CMS has long encouraged the electronic transmission of patient data, aiming to resolve this chicken-and-egg dilemma by continuously lowering data-sharing requirements. For instance, although the “Direct” project was launched in 2010, 2016 marked the first year that healthcare providers were required to use “Direct” to meet the objectives of the EHR Incentive Program.
Electronic data sharing is a requirement for the vast majority of clinicians, yet some health systems and health IT vendors continue to obstruct data sharing in order to protect their own interests.. Ultimately, if we wish to achieve widespread adoption of these technologies, mandatory data sharing must be enforced.
Meanwhile, we need to improve technology to deliver real value to these healthcare providers. Clinicians using certified EHRs have the information delivery capabilities they require. However, the format of transmitted records needs further simplification to enable physicians to easily identify patient-specific relevant issues. At the same time, we must be able to eliminate extraneous and invalid information to optimize the care process.

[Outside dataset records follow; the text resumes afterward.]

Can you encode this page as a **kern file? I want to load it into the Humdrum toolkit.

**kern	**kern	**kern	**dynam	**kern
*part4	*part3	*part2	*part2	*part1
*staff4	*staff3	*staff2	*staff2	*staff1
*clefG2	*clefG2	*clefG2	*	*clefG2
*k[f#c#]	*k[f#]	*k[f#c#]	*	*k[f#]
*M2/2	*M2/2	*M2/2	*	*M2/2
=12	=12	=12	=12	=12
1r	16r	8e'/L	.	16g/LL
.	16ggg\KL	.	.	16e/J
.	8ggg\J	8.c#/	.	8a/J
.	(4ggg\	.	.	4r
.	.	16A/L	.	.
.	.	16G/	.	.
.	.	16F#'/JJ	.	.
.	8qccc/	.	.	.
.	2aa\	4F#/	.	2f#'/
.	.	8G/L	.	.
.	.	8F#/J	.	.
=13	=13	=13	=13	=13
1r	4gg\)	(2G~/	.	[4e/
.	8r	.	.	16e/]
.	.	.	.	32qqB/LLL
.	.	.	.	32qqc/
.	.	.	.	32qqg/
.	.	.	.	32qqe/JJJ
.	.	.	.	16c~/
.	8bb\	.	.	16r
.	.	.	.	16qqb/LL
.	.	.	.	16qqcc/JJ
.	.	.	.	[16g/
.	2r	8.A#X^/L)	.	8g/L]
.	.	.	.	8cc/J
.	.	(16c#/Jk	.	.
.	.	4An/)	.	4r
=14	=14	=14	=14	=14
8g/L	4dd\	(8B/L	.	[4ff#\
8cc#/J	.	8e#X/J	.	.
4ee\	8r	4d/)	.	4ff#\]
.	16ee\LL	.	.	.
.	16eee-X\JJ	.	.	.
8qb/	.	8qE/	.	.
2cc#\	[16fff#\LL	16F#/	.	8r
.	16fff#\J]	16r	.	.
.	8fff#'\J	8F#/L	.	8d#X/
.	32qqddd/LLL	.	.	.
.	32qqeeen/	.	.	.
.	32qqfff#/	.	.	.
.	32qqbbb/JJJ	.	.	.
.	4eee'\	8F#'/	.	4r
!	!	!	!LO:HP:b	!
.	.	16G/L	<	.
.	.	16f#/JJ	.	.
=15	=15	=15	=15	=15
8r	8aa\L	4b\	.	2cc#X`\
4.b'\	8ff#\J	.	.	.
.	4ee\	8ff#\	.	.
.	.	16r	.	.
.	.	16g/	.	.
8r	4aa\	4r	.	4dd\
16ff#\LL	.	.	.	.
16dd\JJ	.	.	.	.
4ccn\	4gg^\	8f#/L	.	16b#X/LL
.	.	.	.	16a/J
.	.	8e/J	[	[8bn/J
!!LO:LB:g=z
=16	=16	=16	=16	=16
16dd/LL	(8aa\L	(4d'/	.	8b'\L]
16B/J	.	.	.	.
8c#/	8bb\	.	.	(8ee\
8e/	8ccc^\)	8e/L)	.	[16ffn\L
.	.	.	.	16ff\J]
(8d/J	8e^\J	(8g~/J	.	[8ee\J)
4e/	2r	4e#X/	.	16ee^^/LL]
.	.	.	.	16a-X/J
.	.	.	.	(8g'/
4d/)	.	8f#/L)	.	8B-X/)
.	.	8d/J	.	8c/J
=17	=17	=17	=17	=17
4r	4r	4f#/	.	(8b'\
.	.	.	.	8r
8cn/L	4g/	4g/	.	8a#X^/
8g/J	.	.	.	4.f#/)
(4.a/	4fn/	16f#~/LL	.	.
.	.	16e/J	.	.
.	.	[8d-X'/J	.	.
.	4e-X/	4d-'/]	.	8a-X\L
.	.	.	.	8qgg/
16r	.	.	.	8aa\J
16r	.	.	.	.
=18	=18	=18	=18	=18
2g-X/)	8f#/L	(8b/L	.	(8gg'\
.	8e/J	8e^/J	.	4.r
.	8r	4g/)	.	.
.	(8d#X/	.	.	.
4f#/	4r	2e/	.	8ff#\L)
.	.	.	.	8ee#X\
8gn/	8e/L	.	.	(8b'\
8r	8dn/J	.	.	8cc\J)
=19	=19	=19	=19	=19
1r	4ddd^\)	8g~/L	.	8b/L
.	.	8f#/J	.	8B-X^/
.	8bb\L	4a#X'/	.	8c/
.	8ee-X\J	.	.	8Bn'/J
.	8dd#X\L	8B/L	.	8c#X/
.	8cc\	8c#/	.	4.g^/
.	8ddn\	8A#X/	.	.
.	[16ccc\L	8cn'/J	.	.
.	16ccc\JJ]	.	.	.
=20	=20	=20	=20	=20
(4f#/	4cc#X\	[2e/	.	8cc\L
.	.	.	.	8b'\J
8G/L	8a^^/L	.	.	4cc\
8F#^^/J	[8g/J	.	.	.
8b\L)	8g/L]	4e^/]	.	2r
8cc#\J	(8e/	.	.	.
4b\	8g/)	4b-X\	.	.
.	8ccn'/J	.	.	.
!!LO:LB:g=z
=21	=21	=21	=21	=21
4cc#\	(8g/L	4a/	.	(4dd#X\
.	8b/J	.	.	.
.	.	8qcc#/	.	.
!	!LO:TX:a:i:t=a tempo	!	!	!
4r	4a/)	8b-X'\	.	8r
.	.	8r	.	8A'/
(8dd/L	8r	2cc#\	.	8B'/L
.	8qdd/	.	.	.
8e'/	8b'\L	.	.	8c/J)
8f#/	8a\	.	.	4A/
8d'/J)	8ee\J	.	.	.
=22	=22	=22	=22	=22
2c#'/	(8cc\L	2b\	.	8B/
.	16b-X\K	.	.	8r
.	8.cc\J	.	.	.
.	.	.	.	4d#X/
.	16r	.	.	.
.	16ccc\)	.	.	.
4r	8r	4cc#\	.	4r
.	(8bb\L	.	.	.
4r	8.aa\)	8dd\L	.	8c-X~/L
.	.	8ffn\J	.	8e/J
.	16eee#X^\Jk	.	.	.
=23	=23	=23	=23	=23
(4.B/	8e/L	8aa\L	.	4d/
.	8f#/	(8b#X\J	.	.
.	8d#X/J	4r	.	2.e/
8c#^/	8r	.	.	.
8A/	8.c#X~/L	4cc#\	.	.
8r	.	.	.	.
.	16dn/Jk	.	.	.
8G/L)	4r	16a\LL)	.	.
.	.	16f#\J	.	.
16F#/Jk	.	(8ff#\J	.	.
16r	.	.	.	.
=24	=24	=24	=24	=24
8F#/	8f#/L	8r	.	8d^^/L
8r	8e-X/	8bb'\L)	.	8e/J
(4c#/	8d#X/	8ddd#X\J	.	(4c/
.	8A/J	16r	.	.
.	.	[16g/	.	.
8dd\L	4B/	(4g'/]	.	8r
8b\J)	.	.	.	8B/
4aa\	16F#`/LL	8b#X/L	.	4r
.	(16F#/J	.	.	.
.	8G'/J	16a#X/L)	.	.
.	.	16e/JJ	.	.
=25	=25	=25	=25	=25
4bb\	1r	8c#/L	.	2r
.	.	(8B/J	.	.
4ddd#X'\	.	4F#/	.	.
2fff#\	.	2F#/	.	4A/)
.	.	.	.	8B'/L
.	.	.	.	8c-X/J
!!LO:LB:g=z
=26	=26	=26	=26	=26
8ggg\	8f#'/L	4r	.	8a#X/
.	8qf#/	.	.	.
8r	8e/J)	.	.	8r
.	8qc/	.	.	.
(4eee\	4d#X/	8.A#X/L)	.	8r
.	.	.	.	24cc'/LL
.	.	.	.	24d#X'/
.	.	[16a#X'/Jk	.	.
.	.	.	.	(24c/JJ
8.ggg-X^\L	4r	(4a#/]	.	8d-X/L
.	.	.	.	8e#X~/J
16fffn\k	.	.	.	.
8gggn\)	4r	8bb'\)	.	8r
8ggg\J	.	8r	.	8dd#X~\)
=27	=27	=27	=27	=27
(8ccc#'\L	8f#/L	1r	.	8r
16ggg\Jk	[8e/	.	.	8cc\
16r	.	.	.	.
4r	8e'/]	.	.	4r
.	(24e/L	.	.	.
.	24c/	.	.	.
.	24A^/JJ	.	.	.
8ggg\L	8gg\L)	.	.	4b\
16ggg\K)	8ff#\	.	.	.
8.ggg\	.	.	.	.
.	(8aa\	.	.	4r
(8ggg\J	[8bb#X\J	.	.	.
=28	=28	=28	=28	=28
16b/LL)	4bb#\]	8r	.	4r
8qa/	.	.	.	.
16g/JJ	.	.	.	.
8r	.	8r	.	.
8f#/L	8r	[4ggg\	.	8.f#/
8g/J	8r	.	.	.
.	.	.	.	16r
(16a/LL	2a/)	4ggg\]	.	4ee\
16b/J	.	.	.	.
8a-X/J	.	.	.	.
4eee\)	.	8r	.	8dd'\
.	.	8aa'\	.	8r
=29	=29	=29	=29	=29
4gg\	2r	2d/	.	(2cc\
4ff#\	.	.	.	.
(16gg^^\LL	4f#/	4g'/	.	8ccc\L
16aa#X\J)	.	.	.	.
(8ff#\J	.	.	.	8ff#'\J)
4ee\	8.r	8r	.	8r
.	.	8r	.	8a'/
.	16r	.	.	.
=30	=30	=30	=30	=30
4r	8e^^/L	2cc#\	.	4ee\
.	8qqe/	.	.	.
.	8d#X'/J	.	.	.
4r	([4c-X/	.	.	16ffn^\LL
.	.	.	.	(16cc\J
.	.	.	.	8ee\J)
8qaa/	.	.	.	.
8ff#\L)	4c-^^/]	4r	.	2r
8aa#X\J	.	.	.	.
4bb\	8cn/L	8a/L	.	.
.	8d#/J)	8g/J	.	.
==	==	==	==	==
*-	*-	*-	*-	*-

We also need greater efforts from both the private and public sectors to standardize this data-sharing process. Governments should encourage data sharing while establishing relevant standards to ensure that appropriate testing makes the entire sharing process more efficient and transparent.
The development of standards can be an overwhelming task, and we must be careful not to attempt to address every possible issue that may arise., on the contrary, we should start with simple and common cases to meet the needs of a large number of healthcare providers, and then build additional cases over time.
The emergence of various technological initiatives and government incentive programs has demonstrated the feasibility of electronic sharing of patient data among healthcare providers. Current achievements represent only early successes in this endeavor; addressing policy changes and leveraging technological advancements are essential to further scale and promote this technology.